When we upload an image it provides us with a link to the location of the uploaded image.

clicking on the link to the location, we get a 500 error for a broken image file but an actual display of the uploaded image if the file is OK, in both case however we see the URL location of the uploaded file as seen below

The URL as seen contains "img" parameter indicating  possibility of  LFI ( local file injection), to confirm this we can fire up BurpSuite and use known LFI payloads.

Foothold

As presumed the website did contain LFI and as seen above we are able to dump the /etc/passwd file.

I enumerated to find ssh files but they don't exist, on the passwd file there are three real users(root, frank, phil), two of whose home directory we can check.

Checking frank's home directory we see a hidden folder .m2 with a settings.xml file in it. The file contains username and password for phil but the credentials didn't work for SSH login.

So, I needed to enumerate further, after enumerating I discovered the web server running is maven.apache and the root directory contains a pom.xml file which show running dependencies and installed version. 
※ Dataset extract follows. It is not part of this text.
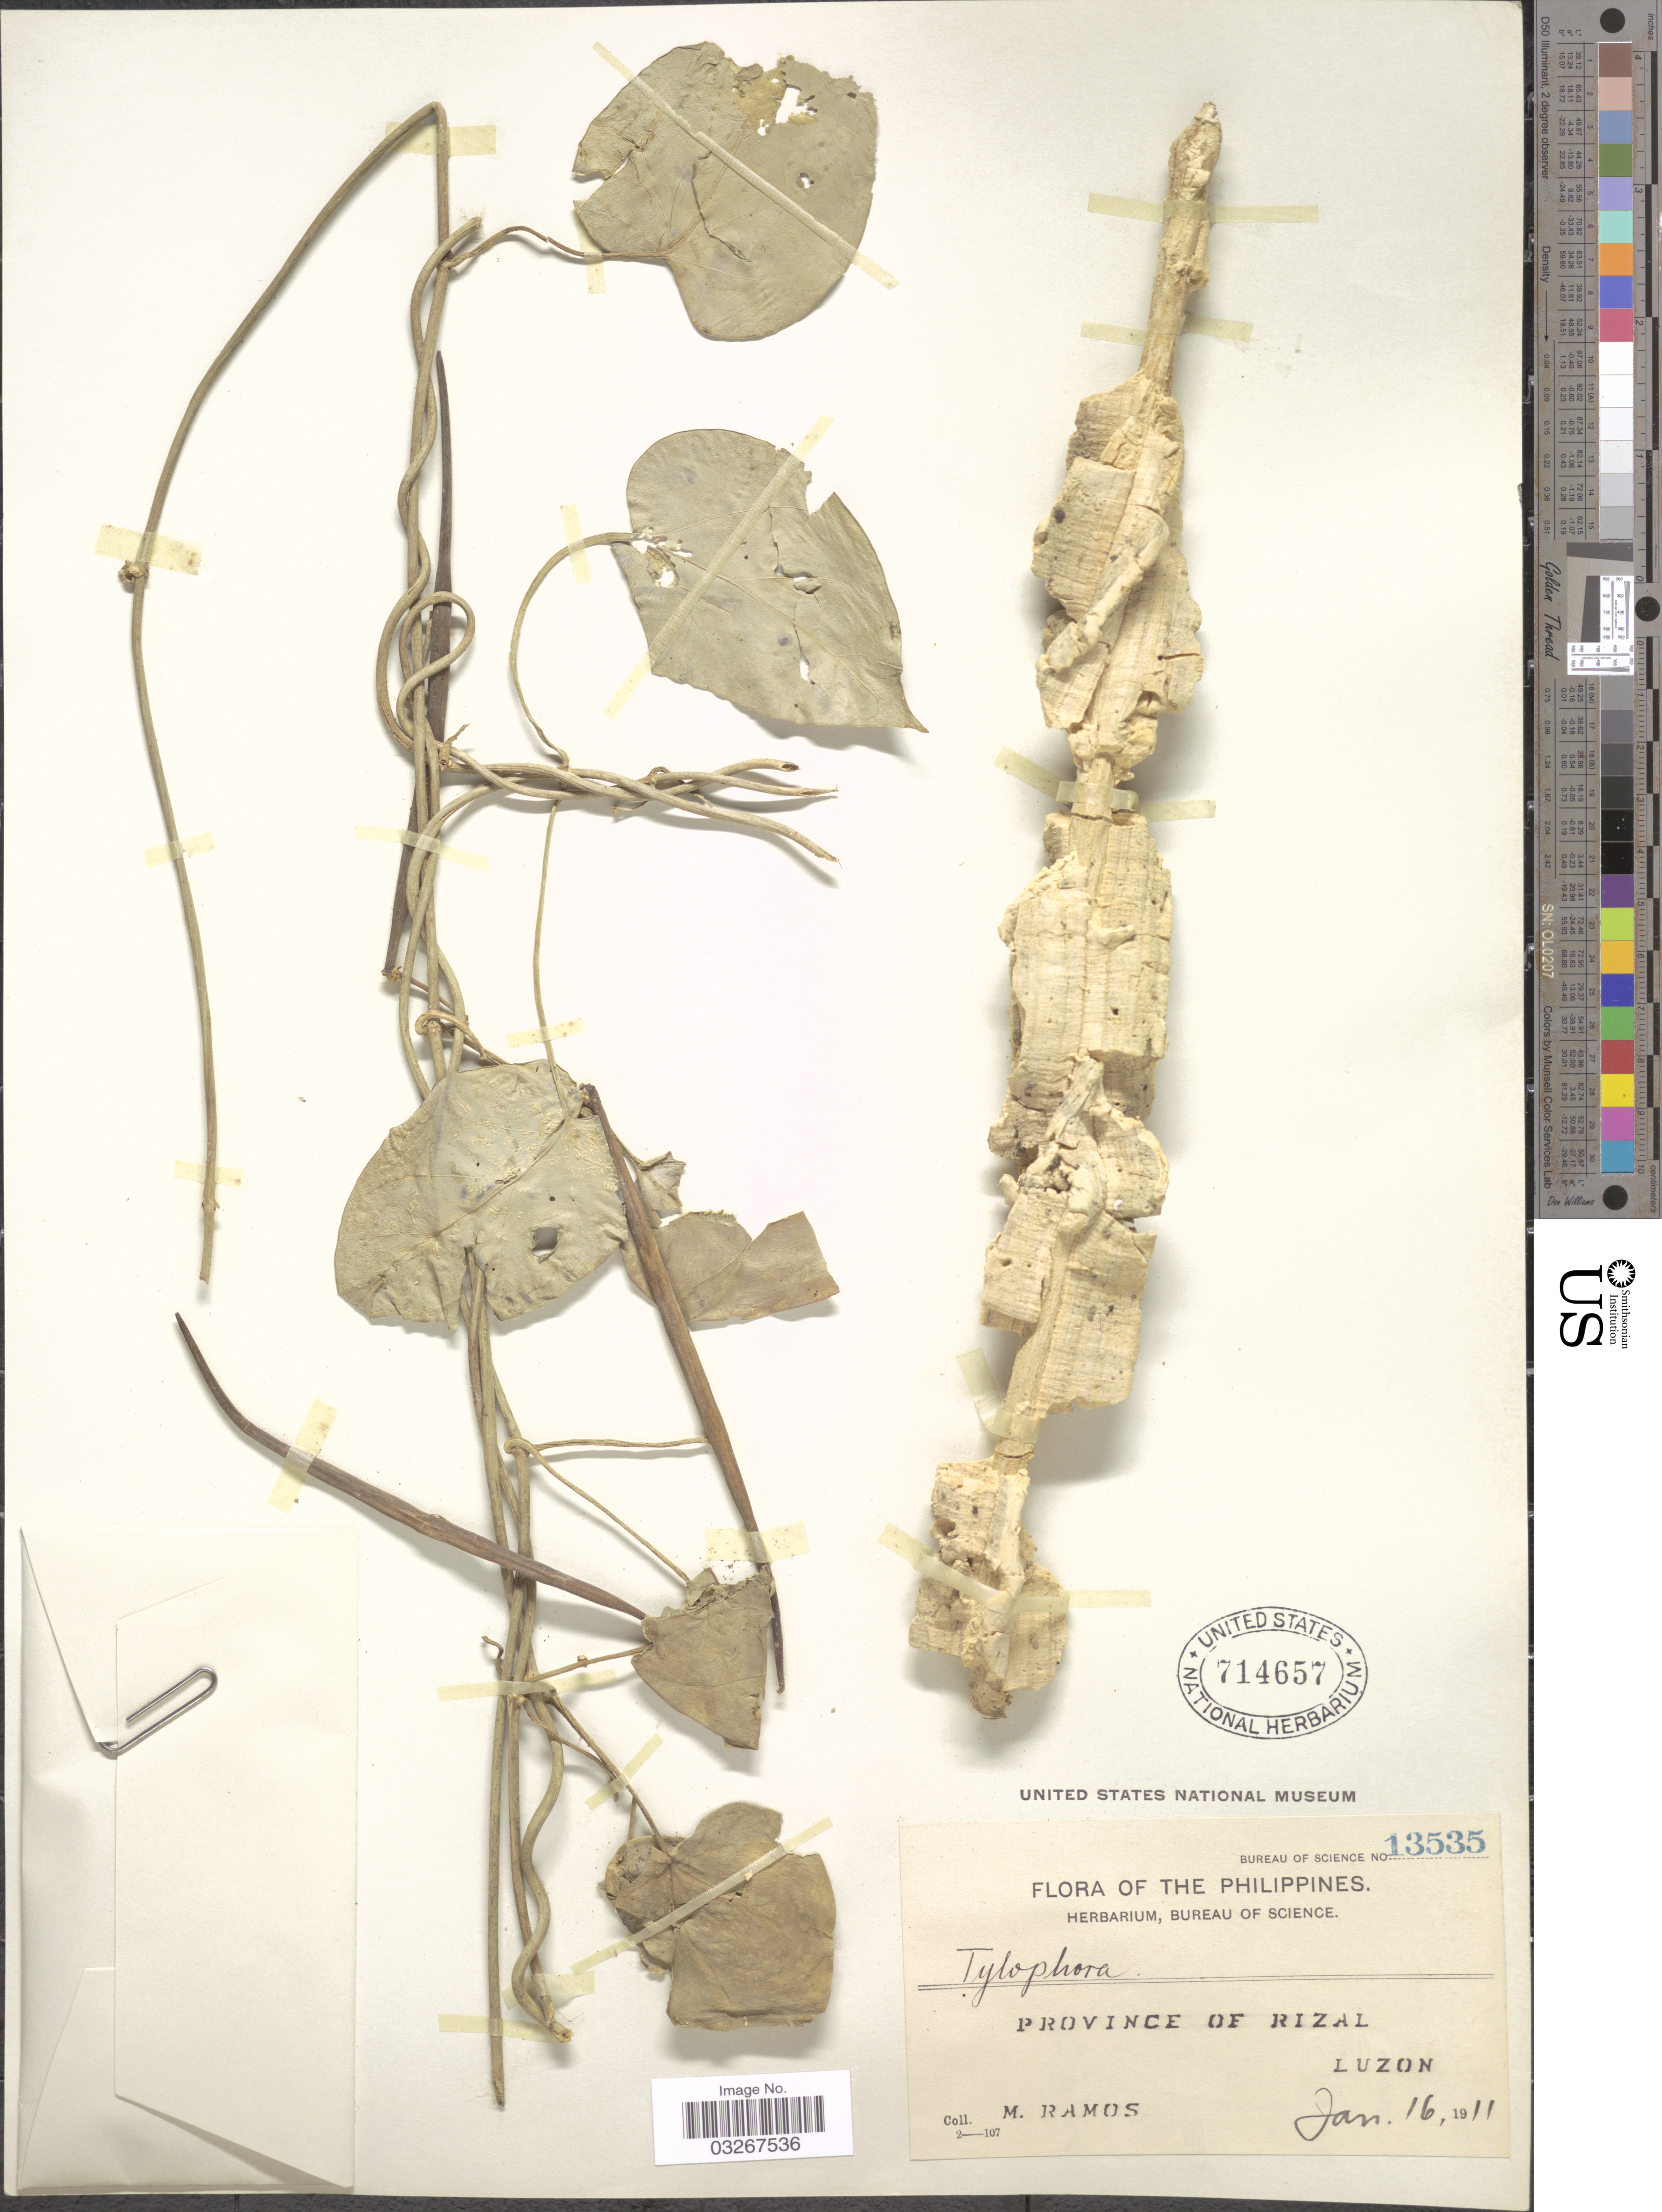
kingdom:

One of the software running springframework.cloud has version 3.2.2 installed which contains a vulnerability CVE-2022-22963.

I found a working PoC in this Github repo 

User Flag

To use the script, we have to create a reverse shell payload and server it on a local web-server. In this case I create a revshell.sh file and serve it on Python http server  then I use wget to get the file, change the permission to allow execution and then run the script.

Once executed, we get a reverse shell and logged in as frank. 

As user frank we can't read user phil file including the the user.txt file, however, remembering the password file we discovered from the settings.xml file, we were able to switch user to phil with the password and get the user.txt flag

Privilege Escalation

To escalate our privilege, I first uploaded pspy which allows us to see all running process, including root's. 

from the output, we see ansible playbook file running  and a playbook_1.yml file located in /opt/automation/tasks being deleted and re-added by root

Checking the playbook_1.yml file below, we can't edit the file as it's created by root but we can view it.

Reading up online, I come across this article that gave me an idea on exploiting this.

I created an Evil.yml file in the directory containing the revshell payload.

With a listener on, I ran the command /usr/bin/python3 /usr/bin/ansible-playbook /opt/automation/tasks/evil.yml and become root.